Ser um tradutor juramentado é, portanto, deveras lucrativo. E é claro que os tradutores juramentados têm todo o interesse em manter o número de concorrentes o menor possível — por que será que a Junta Comercial do Rio de Janeiro demorou tantos anos para realizar um concurso? Além disso, ao menos para o idioma inglês, a demanda é tanta que a tradução juramentada enriquece na plena ilegalidade. Isto porque, segundo diz o Art. 14 do Cap. II do Decreto nº 13.609, de 21 de outubro de 1943, que regulamenta a profissão, “É pessoal o ofício de tradutor público e intérprete comercial e não podem as respectivas funções ser delegadas sob pena de nulidade dos atos praticados pelo substituto e de perda do ofício.” É sabido aqui no Rio que diversas empresas prestam serviços de tradução juramentada — algum tradutor que não chega a ver 50% daquele valor de tabela faz a parte da tradução e o profissional dotado de “fé pública” faz a parte da juramentação. Resta saber se ao menos é ele mesmo quem carimba. Devo dizer que eu mesmo já recebi uma encomenda de um pequeno trabalho de tradução juramentada. Ofereciam-me R$16 por 2000 caracteres. Pergunto-me como é que os tradutores juramentados contabilizam estes serviços prestados. Será isso um caso para o fisco, para o Ministério Público, ou ambos?

Leio por aí que foi a Associação Brasileira de Tradutores que convenceu a Junta Comercial do Rio de Janeiro a realizar o bendito concurso, e não apenas por ele ser um “desejo”, mas também uma “necessidade”. Mas uma necessidade de quem? Aparentemente o excesso de demanda já havia sido contornado pelo emprego de, para usar uma imagem de Nelson Rodrigues, remadores de Ben-Hur.

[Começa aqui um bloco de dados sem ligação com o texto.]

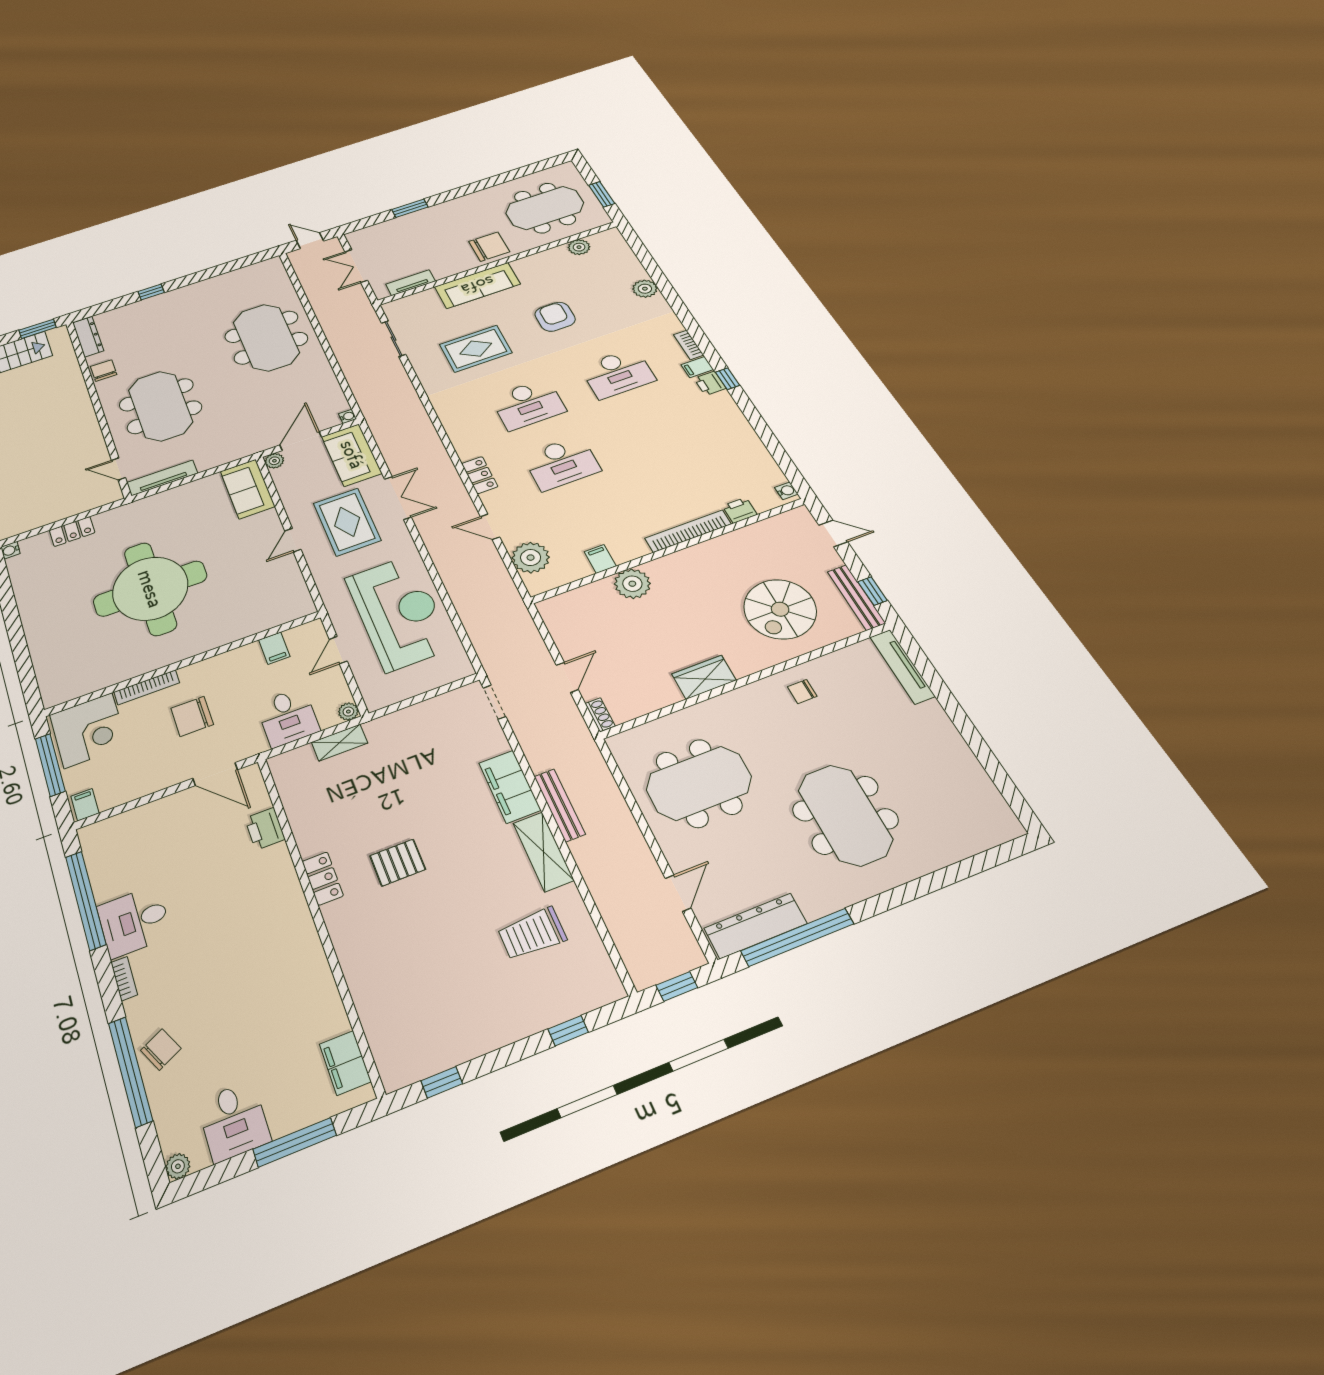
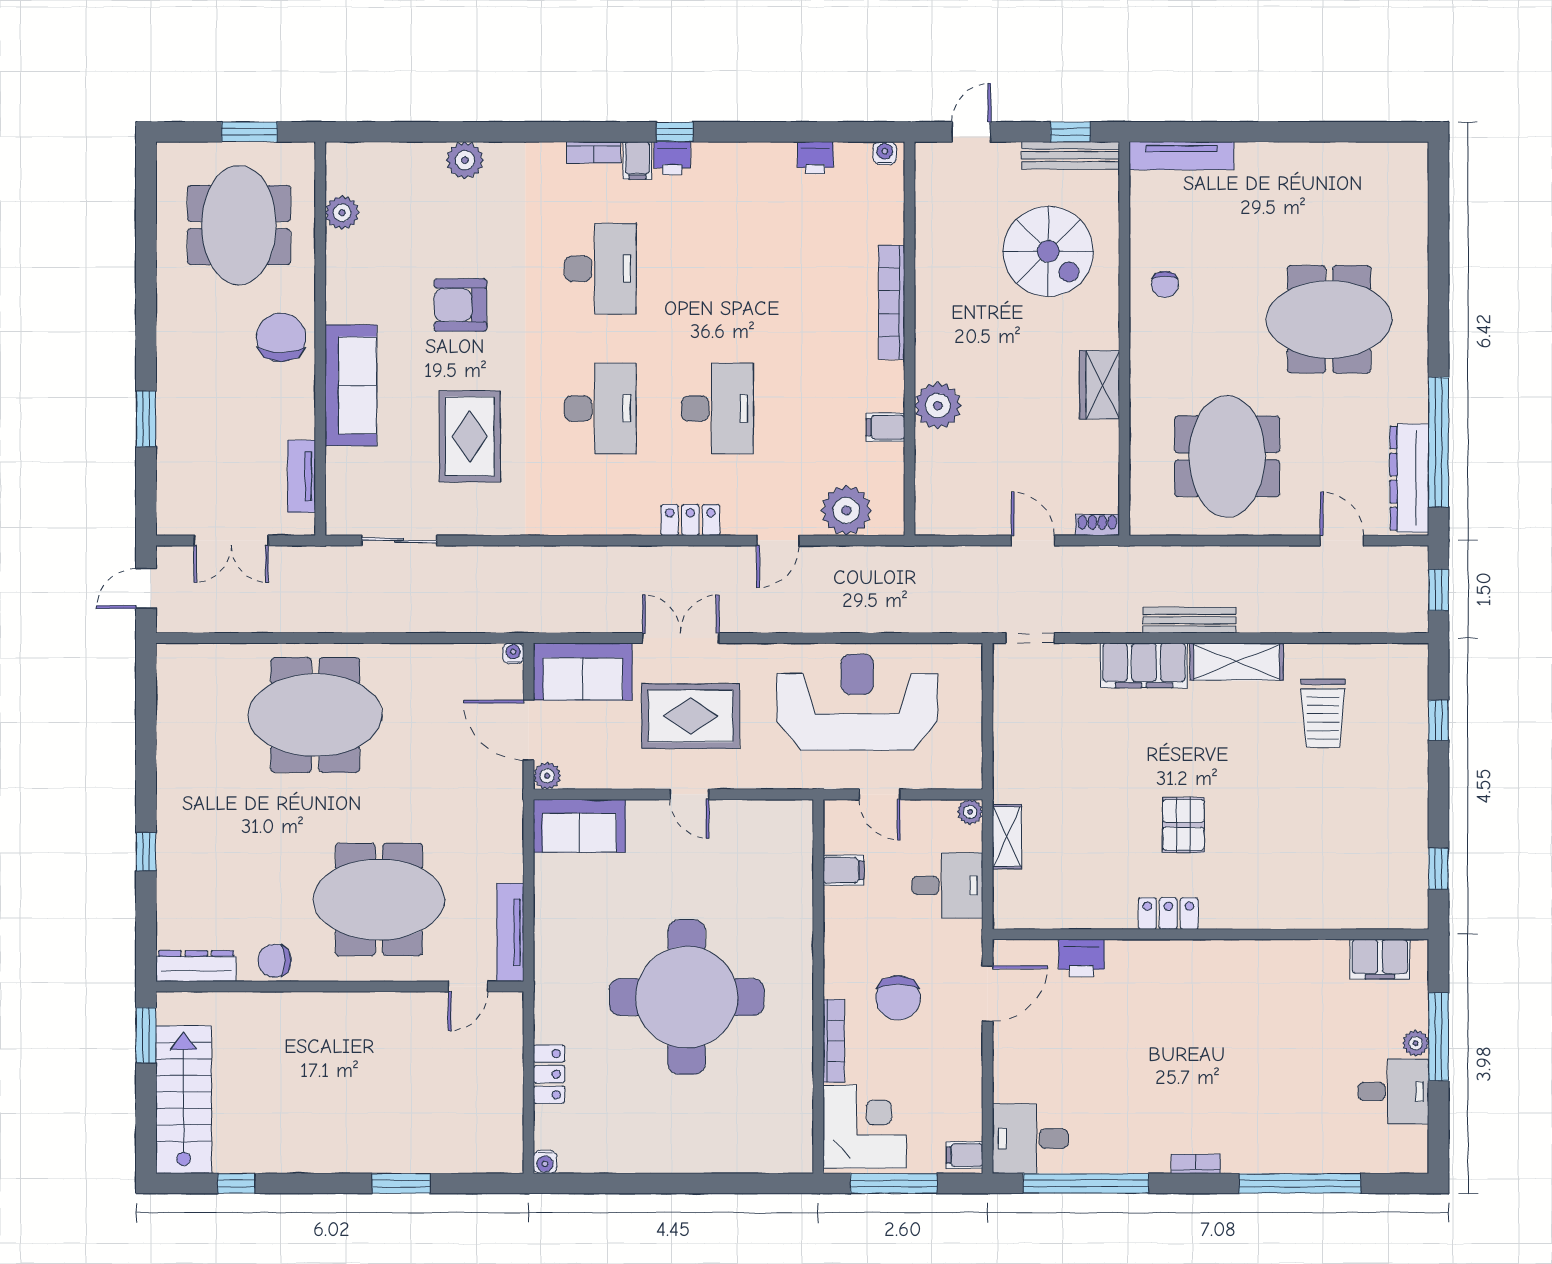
printer: (740, 510) -> (815, 158), moved, turned -90
desk: (134, 921) -> (1030, 1139), moved, turned 90
chair: (161, 1049) -> (1289, 1145), removed
plant: (178, 1166) -> (1416, 1043), moved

O mais triste e grave nessa situação é a mesma coisa que é a mais triste e grave em diversas situações análogas. Quando o Estado se mete a fazer algo que não lhe compete, quando fixa preços e obriga os consumidores a usar aqueles serviços, criando um monopólio, é o próprio Estado que se torna a causa da corrupção. Se um tradutor aceita trabalhar para um juramentador, é porque isso é melhor do que não ter trabalho; mas o juramentador está numa posição artificialmente vantajosa e tirar partido dela acaba sendo necessário até mesmo para não empatar o fluxo de documentos de que depende a vida das pessoas. Por isso, pode-se até falar em corrupção endêmica no Brasil; mas, quando o governo cria monopólios de tradução, não se pode ignorar que essa corrupção tem uma origem e poderia, sim, ser extinta como num passe de mágica.